[Records drawn from a dataset]
*** Begin section ***
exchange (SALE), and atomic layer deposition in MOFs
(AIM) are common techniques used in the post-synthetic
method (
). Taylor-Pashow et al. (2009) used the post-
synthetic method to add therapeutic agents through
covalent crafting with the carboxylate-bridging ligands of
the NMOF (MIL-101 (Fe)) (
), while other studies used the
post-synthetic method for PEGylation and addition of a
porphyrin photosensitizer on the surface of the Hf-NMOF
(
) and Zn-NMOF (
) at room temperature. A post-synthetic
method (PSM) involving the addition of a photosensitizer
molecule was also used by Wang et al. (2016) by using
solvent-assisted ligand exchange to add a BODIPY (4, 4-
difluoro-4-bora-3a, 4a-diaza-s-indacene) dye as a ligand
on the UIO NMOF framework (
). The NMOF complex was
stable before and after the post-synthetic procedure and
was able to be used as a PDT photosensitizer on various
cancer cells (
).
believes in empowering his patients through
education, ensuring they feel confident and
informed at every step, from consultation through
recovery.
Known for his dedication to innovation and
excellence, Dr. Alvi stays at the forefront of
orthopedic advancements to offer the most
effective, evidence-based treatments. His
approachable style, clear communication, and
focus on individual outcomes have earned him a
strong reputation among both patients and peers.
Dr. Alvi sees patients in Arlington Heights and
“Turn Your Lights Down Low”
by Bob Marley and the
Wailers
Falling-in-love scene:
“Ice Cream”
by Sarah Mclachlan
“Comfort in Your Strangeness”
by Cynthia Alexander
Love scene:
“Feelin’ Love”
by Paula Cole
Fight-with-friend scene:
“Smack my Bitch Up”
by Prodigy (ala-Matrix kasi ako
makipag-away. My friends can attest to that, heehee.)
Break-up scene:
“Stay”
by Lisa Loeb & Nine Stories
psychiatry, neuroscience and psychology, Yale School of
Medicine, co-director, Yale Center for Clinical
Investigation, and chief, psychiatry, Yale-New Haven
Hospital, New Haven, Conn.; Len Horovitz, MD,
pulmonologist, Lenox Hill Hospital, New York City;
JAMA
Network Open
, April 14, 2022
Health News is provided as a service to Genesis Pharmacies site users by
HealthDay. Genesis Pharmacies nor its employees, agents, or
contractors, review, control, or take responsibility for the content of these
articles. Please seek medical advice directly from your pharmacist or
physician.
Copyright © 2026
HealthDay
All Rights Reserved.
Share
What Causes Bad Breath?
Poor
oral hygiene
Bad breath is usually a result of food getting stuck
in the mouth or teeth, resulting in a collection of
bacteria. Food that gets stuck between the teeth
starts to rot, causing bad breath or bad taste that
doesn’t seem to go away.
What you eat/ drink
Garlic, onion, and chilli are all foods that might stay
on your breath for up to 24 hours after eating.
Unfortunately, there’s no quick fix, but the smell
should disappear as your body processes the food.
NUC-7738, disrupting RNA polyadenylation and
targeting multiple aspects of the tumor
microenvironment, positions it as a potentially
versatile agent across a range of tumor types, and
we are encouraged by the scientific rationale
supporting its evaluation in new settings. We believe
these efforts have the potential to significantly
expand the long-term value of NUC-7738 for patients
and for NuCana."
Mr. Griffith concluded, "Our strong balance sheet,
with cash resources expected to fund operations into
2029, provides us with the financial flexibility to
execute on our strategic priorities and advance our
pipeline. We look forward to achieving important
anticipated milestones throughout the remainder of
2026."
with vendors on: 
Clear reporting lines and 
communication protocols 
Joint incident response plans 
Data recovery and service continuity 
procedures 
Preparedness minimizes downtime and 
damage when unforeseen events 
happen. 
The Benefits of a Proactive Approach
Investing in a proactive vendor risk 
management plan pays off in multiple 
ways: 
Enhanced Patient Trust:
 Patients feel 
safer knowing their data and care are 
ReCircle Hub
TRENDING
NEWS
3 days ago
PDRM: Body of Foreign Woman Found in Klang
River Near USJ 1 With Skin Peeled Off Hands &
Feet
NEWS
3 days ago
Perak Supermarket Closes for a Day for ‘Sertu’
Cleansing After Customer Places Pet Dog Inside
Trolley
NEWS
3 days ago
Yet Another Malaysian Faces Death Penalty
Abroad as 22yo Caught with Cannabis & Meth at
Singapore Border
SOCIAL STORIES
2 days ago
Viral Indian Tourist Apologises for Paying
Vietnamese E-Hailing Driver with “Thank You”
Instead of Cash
*** End section ***
WHAT TO DO:
Each line from the one that contains "PDRM: Body of Foreign Woman Found in Klang" to the end of the data should be set down exactly, both ends included.

SOLUTION TO THE PROBLEM:
PDRM: Body of Foreign Woman Found in Klang
River Near USJ 1 With Skin Peeled Off Hands &
Feet
NEWS
3 days ago
Perak Supermarket Closes for a Day for ‘Sertu’
Cleansing After Customer Places Pet Dog Inside
Trolley
NEWS
3 days ago
Yet Another Malaysian Faces Death Penalty
Abroad as 22yo Caught with Cannabis & Meth at
Singapore Border
SOCIAL STORIES
2 days ago
Viral Indian Tourist Apologises for Paying
Vietnamese E-Hailing Driver with “Thank You”
Instead of Cash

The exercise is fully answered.